Federal District Court Calls Florida’s Disparate Treatment of Absentee Ballots “Obscene,” Strikes Requirement

Quite a decision (one which seems correct) in Florida Democratic Party v. Detzner.  The court explains what’s at stake:

In light of those limitations, many Florida voters choose to vote by mail. And that option has become increasingly popular in recent years—six percent more voters cast vote-by-mail ballots in the 2012 General Election than the 2008 General Election. ECF No. 3, at 8–9. What vote-by-mail voters likely do not know, how-ever, is that their vote may not be counted. In Florida, if a voter’s signature on a vote-by-mail ballot does not match the signature on file with the supervisor of elections office then the ballot is declared “illegal” and their vote is not counted. Moreover, that voter only receives notice that their vote was not counted after the election has come and gone and, further, is provided no opportunity to cure that defect. On the other hand, if a vote-by-mail voter doesn’t bother to sign the ballot in the first place, that voter is immediately notified and provided an opportunity to cure.

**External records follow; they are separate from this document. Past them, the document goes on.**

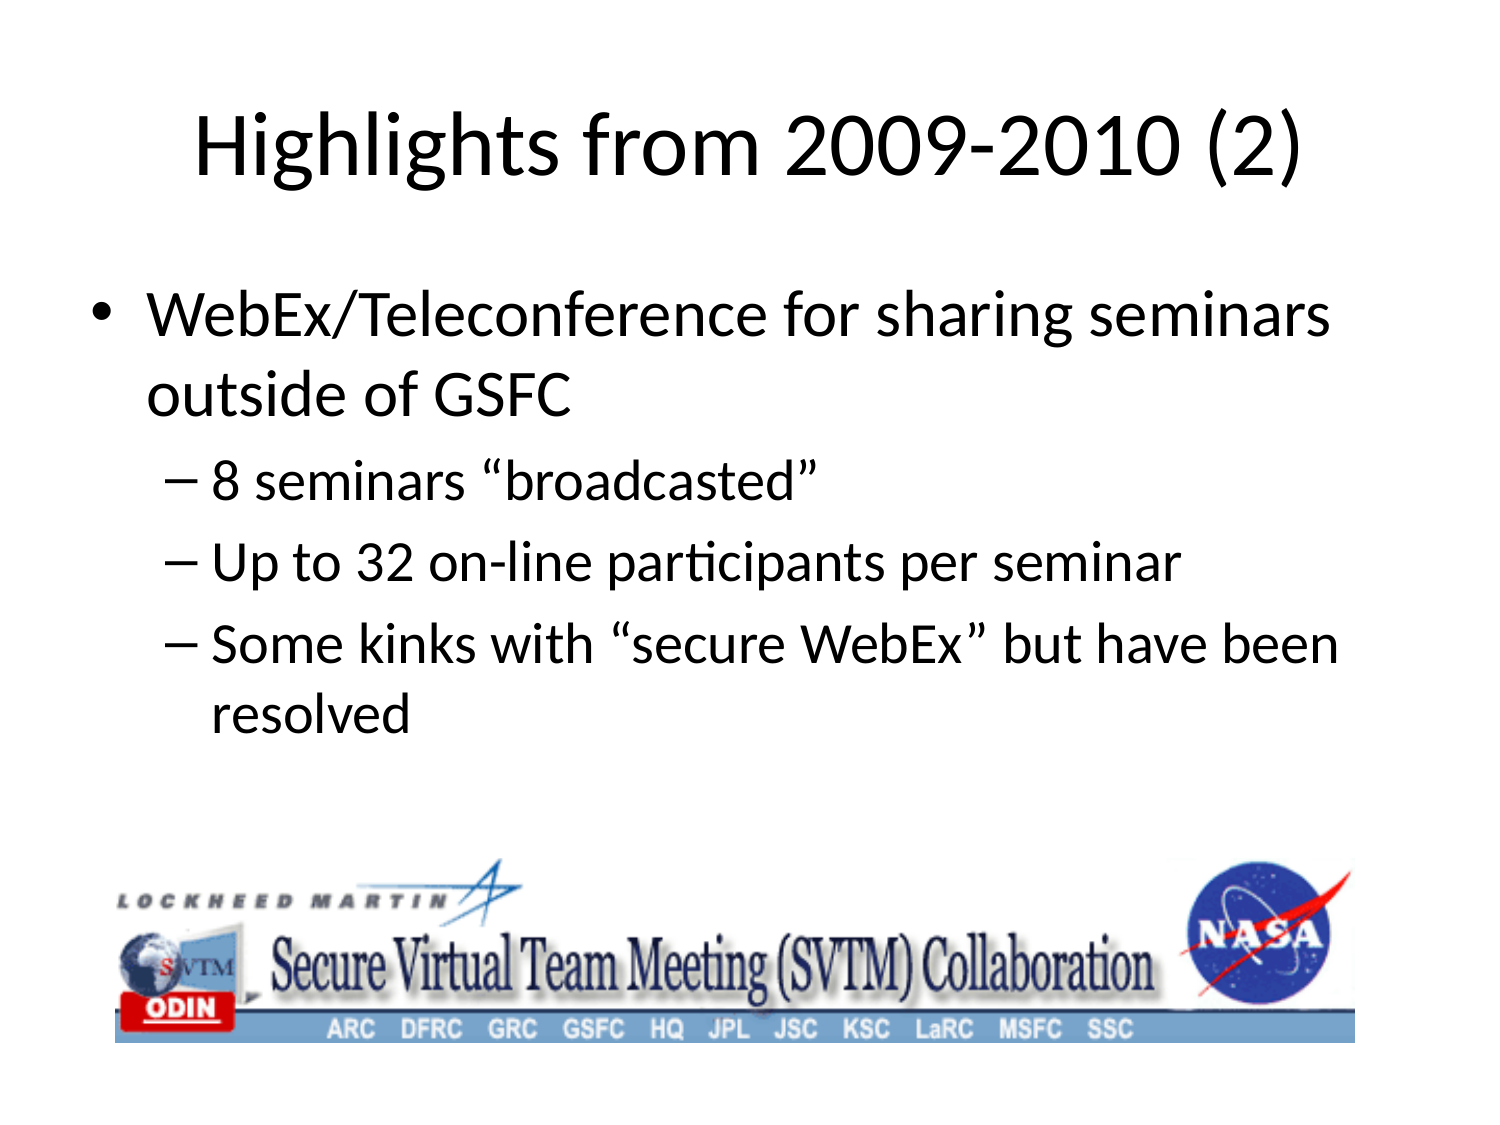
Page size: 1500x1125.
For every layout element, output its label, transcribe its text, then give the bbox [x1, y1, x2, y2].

title Highlights from 2009-2010 (2) [75, 45, 1425, 233]
picture [114, 858, 1355, 1043]
list WebEx/Teleconference for sharing seminars outside of GSFC 8 seminars “broadcasted” Up to 32 on-line participants per seminar Some kinks with “secure WebEx” but have been resolved [75, 262, 1425, 1005]
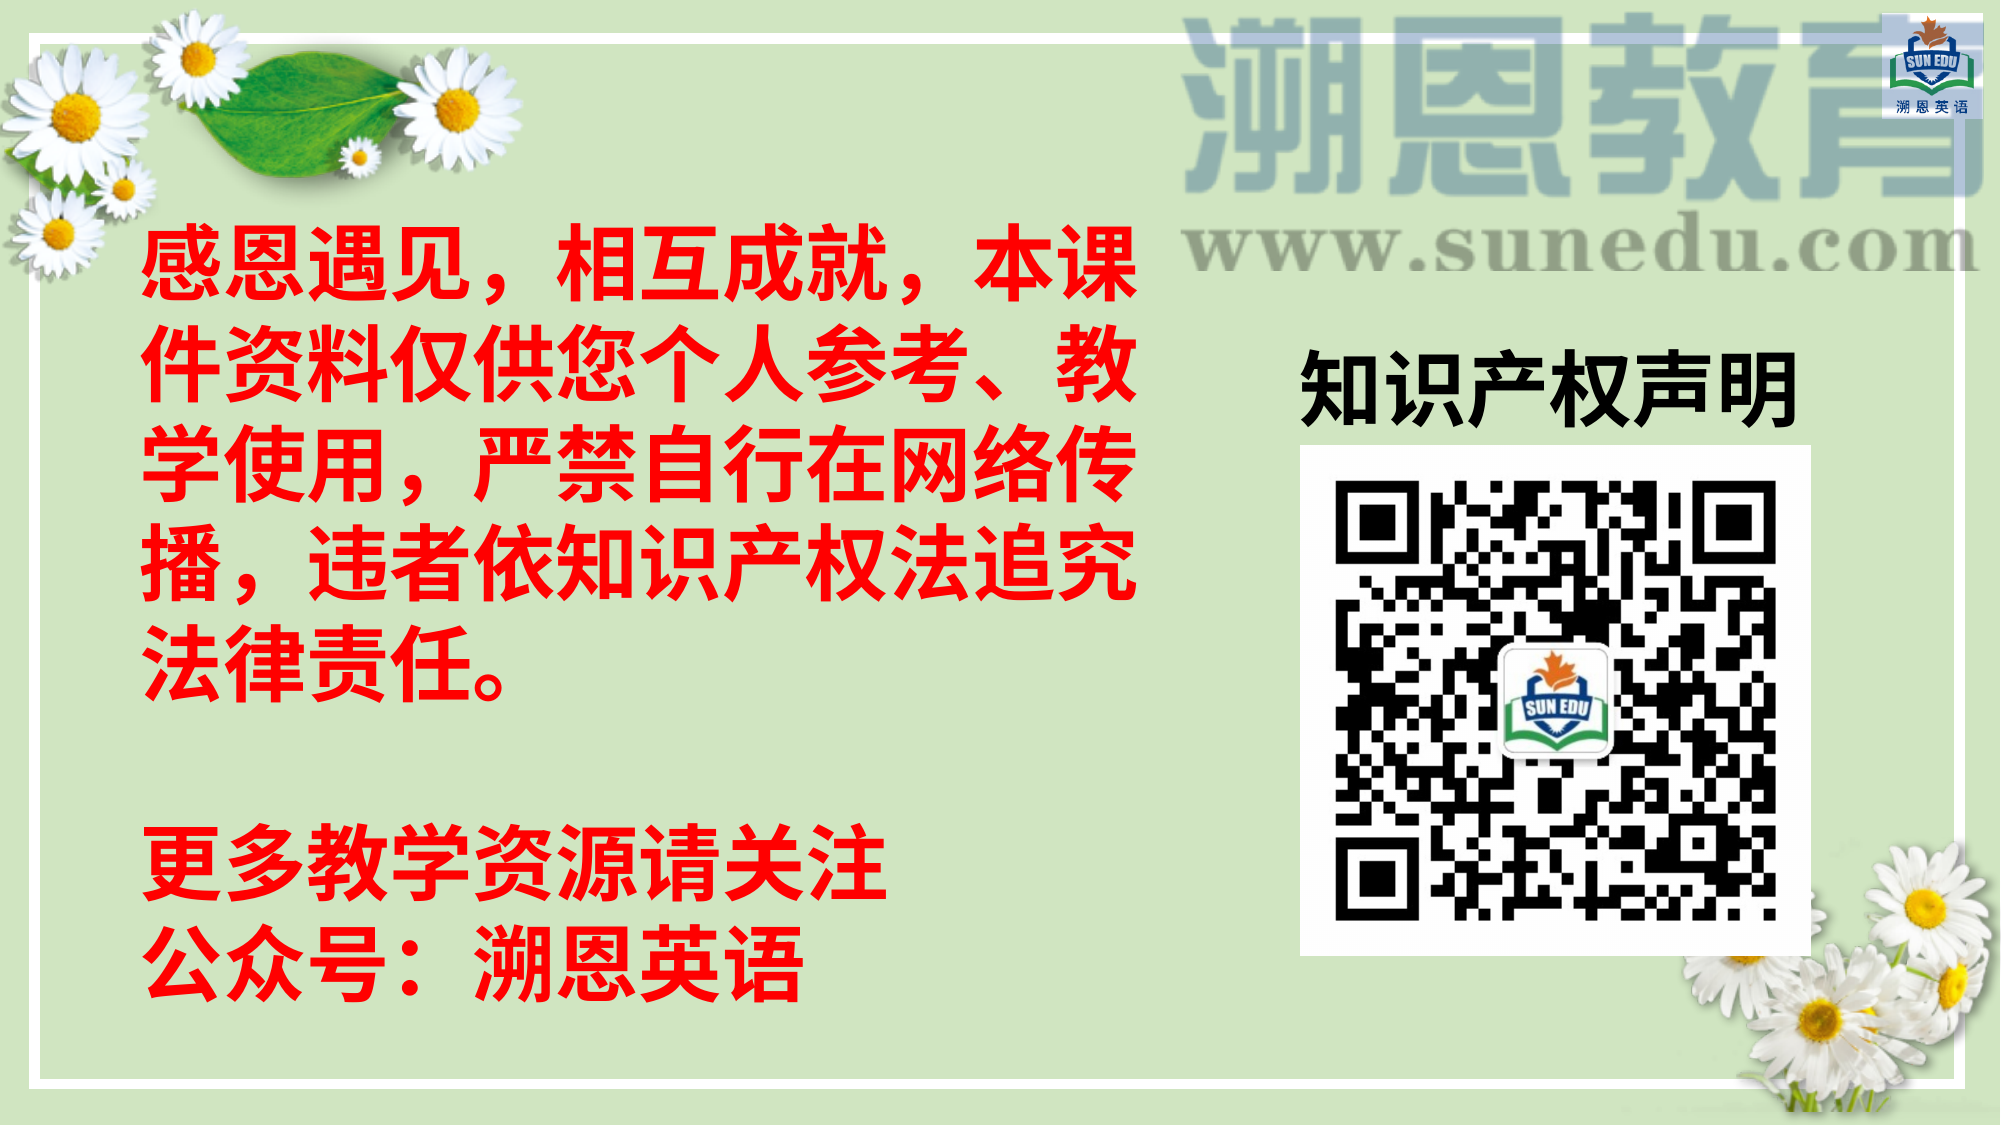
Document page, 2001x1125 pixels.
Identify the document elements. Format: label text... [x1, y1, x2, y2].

text_box 感恩遇见，相互成就，本课件资料仅供您个人参考、教学使用，严禁自行在网络传播，违者依知识产权法追究法律责任。 更多教学资源请关注 公众号：溯恩英语 [124, 204, 1198, 1019]
text_box 知识产权声明 [1285, 329, 1877, 445]
picture [0, 0, 557, 314]
picture [1300, 445, 2001, 1112]
picture [1178, 10, 1984, 271]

The issue in this case is whether Florida’s statutory scheme, which provides an opportunity to cure no-signature ballots yet de-nies that same opportunity for mismatched-signature ballots, is le-gally tenable. The answer is a resounding “no.”

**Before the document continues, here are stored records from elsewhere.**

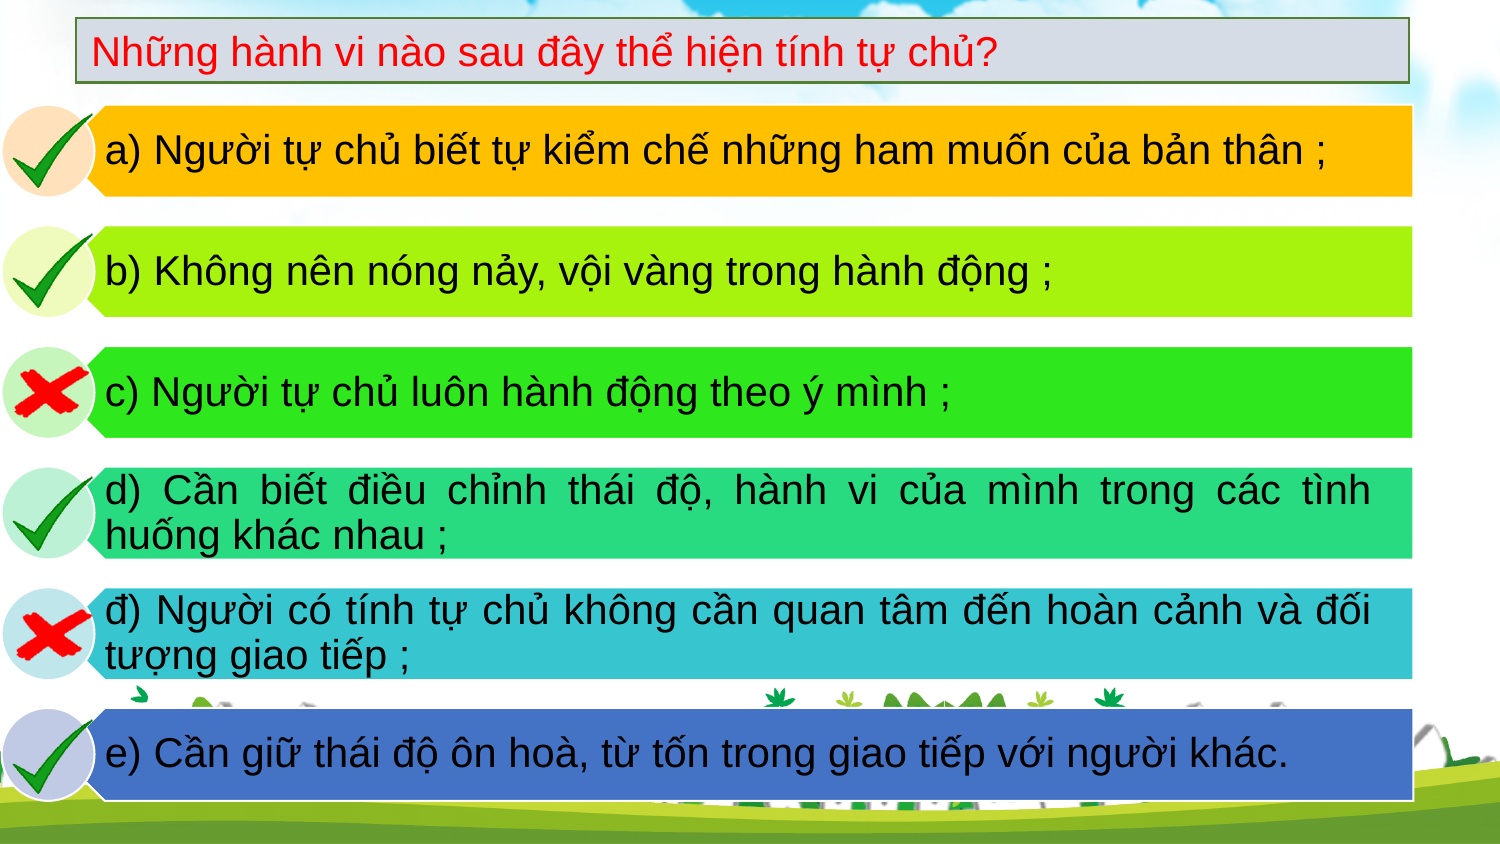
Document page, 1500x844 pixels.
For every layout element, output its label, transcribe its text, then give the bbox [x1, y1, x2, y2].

picture [12, 233, 93, 308]
picture [0, 654, 1500, 844]
picture [10, 353, 93, 431]
picture [12, 596, 95, 674]
picture [12, 719, 93, 794]
text_box Những hành vi nào sau đây thể hiện tính tự chủ? [75, 17, 1410, 84]
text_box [0, 104, 1472, 802]
picture [0, 0, 1500, 400]
picture [12, 476, 93, 551]
picture [12, 113, 93, 188]
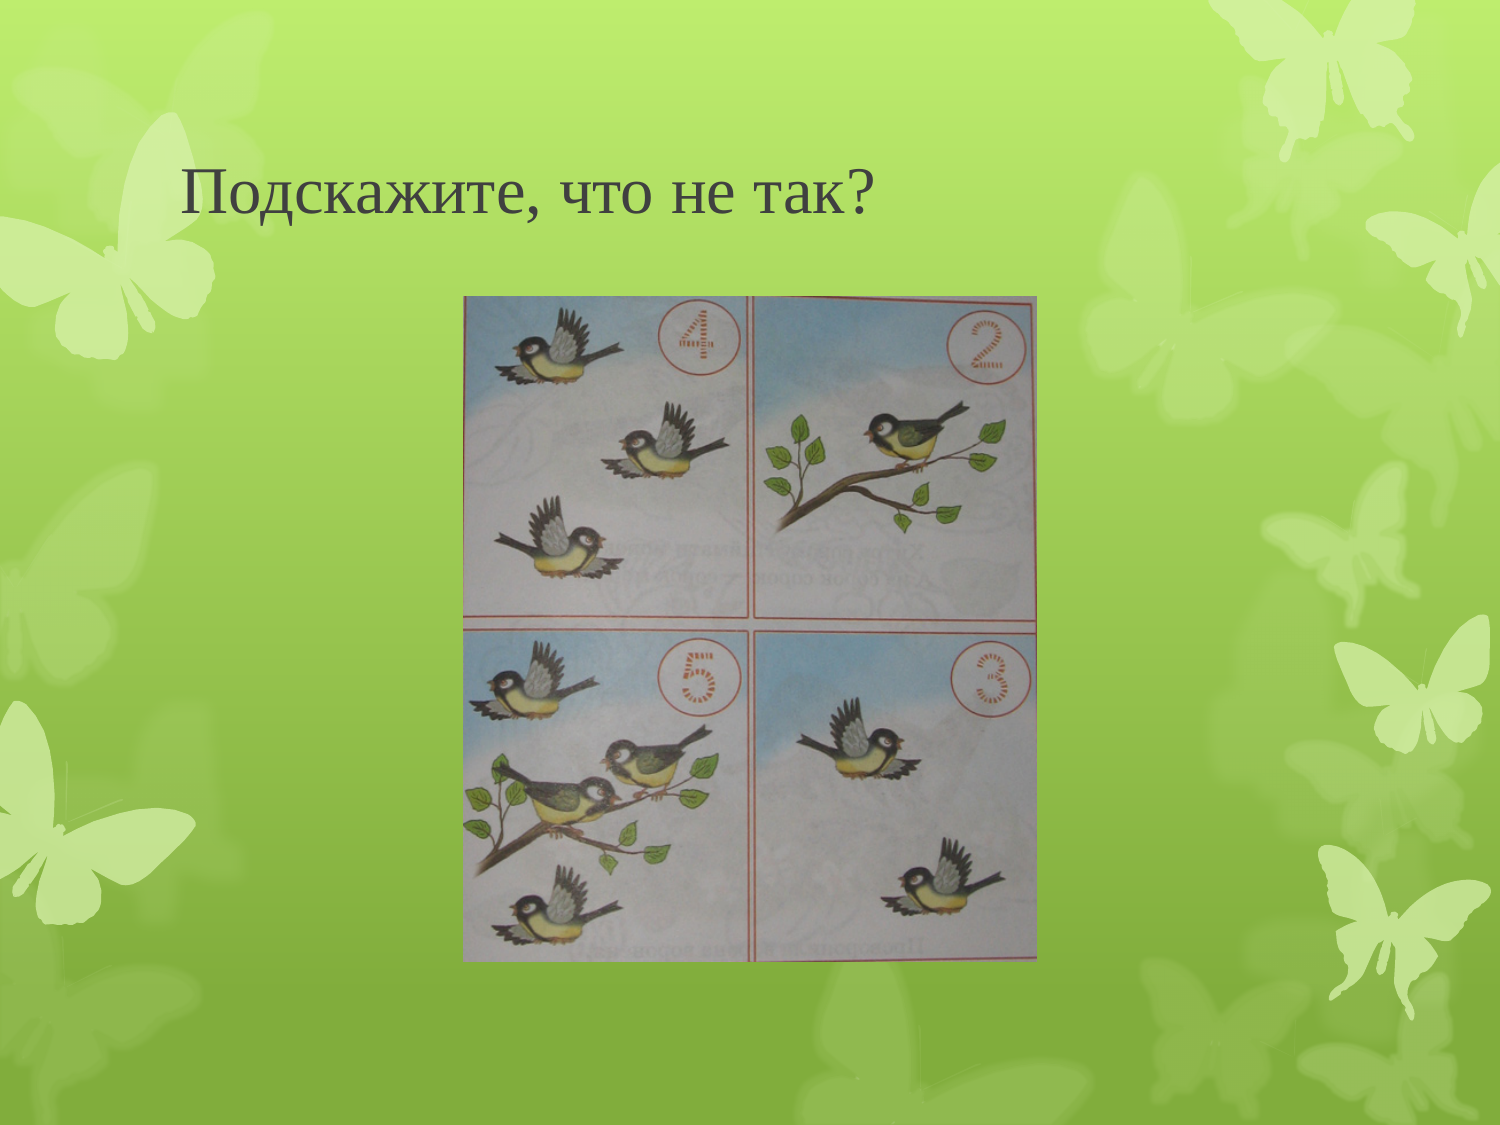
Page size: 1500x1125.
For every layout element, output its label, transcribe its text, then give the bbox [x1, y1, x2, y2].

From the court’s conclusion:

Once again, at the end of the day, this case is about the pre-cious and fundamental right to vote and to have one’s vote counted. In our democracy, those who vote decide everything; those who count the vote decide nothing. Justice Stewart once quipped, in reference to pornography, “I know it when I see it . . .” Jacobellis v. State of Ohio, 378 U.S. 184, 197 (1964) (Stewart, J., concurring). Likewise, this Court knows disenfranchisement when it sees it and it is obscene.